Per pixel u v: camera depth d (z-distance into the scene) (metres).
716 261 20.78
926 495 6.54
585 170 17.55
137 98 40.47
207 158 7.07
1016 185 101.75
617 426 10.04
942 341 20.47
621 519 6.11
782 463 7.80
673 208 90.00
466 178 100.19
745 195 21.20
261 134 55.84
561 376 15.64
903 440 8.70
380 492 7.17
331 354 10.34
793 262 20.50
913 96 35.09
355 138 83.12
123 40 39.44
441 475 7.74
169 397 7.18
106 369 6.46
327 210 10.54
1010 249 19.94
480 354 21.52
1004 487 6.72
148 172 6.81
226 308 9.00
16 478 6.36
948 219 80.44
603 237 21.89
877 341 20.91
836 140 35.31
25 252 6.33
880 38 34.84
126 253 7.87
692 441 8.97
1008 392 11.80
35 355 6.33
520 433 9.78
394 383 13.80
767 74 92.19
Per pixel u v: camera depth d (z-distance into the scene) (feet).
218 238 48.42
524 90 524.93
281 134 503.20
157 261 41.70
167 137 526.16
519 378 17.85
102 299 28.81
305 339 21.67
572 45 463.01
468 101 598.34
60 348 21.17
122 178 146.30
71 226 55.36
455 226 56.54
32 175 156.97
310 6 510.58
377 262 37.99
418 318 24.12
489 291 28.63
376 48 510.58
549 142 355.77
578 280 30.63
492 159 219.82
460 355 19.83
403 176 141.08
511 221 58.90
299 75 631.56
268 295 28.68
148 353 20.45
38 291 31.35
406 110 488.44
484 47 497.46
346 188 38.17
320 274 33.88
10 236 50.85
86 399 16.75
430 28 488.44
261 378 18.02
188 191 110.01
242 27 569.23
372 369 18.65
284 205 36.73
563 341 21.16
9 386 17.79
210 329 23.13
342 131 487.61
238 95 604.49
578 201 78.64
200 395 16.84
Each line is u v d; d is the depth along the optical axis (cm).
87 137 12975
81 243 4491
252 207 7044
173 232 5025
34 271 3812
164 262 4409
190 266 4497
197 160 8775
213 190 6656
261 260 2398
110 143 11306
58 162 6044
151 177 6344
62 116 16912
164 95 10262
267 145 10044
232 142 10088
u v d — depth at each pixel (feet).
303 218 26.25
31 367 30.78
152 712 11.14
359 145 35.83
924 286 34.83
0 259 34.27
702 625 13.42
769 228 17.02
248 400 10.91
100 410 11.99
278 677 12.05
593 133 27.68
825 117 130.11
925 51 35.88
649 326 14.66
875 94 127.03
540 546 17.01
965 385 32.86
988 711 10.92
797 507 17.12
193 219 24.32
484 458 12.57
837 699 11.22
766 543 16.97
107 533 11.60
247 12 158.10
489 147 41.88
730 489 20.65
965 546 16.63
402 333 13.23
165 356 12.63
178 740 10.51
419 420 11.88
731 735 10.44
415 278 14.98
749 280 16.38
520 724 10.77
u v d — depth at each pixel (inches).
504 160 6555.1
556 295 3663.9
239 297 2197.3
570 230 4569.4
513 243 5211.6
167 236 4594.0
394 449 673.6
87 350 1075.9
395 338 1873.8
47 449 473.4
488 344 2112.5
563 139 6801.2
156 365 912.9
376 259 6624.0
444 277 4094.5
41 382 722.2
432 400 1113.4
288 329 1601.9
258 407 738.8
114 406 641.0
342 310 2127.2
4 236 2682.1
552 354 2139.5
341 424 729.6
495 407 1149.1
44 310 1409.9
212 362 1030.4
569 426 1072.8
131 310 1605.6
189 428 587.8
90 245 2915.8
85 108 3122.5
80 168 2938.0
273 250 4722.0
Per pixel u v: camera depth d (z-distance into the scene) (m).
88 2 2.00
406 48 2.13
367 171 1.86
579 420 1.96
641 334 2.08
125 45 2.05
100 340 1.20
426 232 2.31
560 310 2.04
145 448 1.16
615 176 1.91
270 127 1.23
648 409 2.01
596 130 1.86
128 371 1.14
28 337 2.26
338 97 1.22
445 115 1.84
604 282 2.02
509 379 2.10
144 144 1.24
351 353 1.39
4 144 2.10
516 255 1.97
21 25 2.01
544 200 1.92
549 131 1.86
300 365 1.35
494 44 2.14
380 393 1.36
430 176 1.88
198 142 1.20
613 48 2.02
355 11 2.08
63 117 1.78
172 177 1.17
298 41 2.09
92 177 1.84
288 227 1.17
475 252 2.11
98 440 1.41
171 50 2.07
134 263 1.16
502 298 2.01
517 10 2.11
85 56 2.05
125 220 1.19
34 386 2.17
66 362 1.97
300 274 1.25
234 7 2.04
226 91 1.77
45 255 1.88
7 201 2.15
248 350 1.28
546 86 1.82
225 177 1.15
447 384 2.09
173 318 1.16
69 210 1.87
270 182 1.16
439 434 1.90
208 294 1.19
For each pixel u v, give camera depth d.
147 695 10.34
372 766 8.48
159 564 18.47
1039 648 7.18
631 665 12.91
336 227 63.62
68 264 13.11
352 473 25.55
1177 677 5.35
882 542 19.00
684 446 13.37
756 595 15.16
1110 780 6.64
⁂
■ **Exercise brief**: Search the data above for the string "camera". Report every line where it is found.

■ **Exercise output**:
Per pixel u v: camera depth d (z-distance into the scene) (metres).
Per pixel u v: camera depth d (z-distance into the scene) (feet).
Per pixel u v: camera depth d (z-distance into the scene) (m).
For each pixel u v, give camera depth d.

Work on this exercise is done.